Assuming that the answer to that last question is “no”, critics of the Conservative Party should then outline the kind of welfare system that they would like to see, one that puts the current flawed system to shame. Presumably there would be no checks of any kind carried out on ESA or JSA claims, and no ongoing interviews or assessments either – rather, the system would operate on a “goodwill” basis, since all of the real-world examples of people gaming the system are nothing more than Tory propaganda.
Since they are making so much noise about Tory welfare reforms, the Left must be bubbling over with creative ways for the state to help the disadvantaged, the sick and the disabled to become self-sufficient and financially free of dependence on the government. They must be sitting on folders and folders of great policy ideas, just waiting for the day when they seize back power at Westminster.

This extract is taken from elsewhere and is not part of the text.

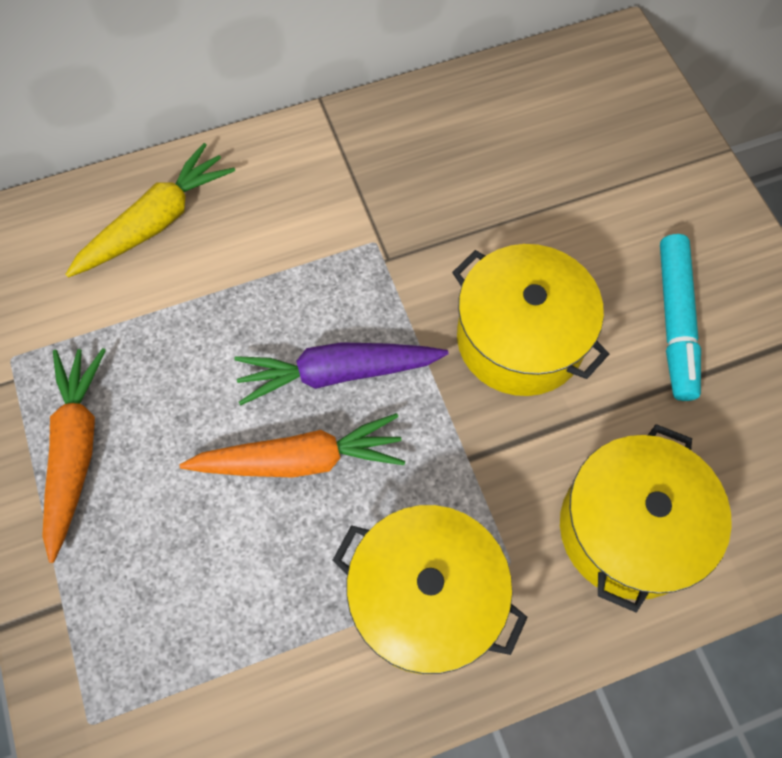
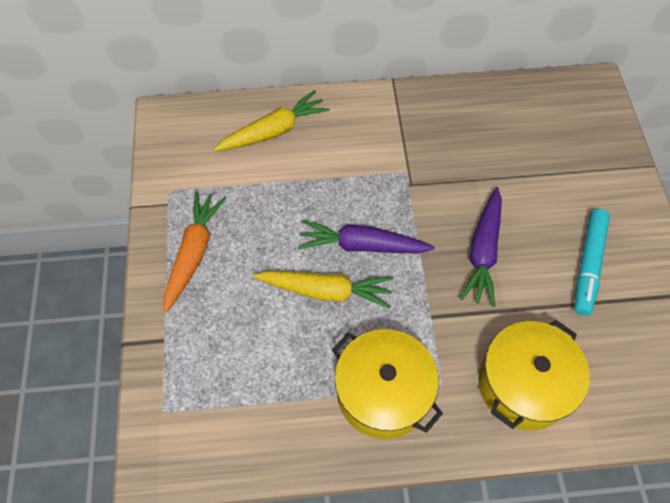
camera: 15 degrees right, 5 degrees down
orange carrot [180,413,405,478] -> yellow carrot [253,271,393,309]
yellow pot [452,244,609,396] -> purple carrot [460,187,502,307]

Unless they actually like the idea of people being permanently dependent on the state. Which in fact, they do.
And that’s the real reason for the ferocious response to the Conservative government’s welfare reforms. Individual cases of benefits being inappropriately sanctioned or valid applications being wrongly denied are terrible, of course, particularly where they lead to real human suffering. But this is a problem of bureaucratic administration, not of ideology. We could eliminate these wrong decisions by accepting every application on good faith, but let’s not pretend that there will be no negative behavioural consequences to such a policy. And of course, the cost to the taxpayer – the people who actually pay for the welfare state – would increase exponentially.
But that’s just fine, according to many on the Left. Because to demand any form of supporting evidence before approving a claim on the income of other taxpayers is not seen as good stewardship of the public finances, but rather as an entirely excessive and unreasonable expectation. And that largely comes down to the way that the Left view the state.
When you expect the state to be an auxiliary parent to every one of its citizens, as many on the Left now do, you naturally then want that familial relationship to be warm and generous. But the government is not our third parent. We have a duty to care for our neighbour, yes, but the responsibility we have to help the disadvantaged and the sick or disabled does not extend to writing a blank cheque from the taxpayer to an unreformed, broken welfare system.
Could it be that the Left is just high on moral outrage but low on alternative workable solutions? It’s very easy to stand on the sidelines throwing rocks at the evil Tories as they try to govern in the interests of everyone – taxpayers and benefit claimants alike. It’s easy to flaunt your virtue and compassion credentials by coming up with ever ruder remarks about Iain Duncan Smith. What’s difficult – and what exposes you to critical analysis and potential disagreement – is proposing something different.
With Jeremy Corbyn on the verge of being elected as the next leader of the Labour Party, the Left are busy rejoicing at the return of conviction politics, and a new age where sticking to your principles and telling the electorate what you really think – persuasion rather than flattery – is more important than the grubby work of centrist political compromise.
So in the spirit of this socialist revival, let’s have it: what does the Left’s ideal welfare state actually look like? Is helping people to become financially and physically independent one of the main goals, or is the plan to encourage permanent dependency and reliance on the state. And just out of curiosity, how much will it cost us?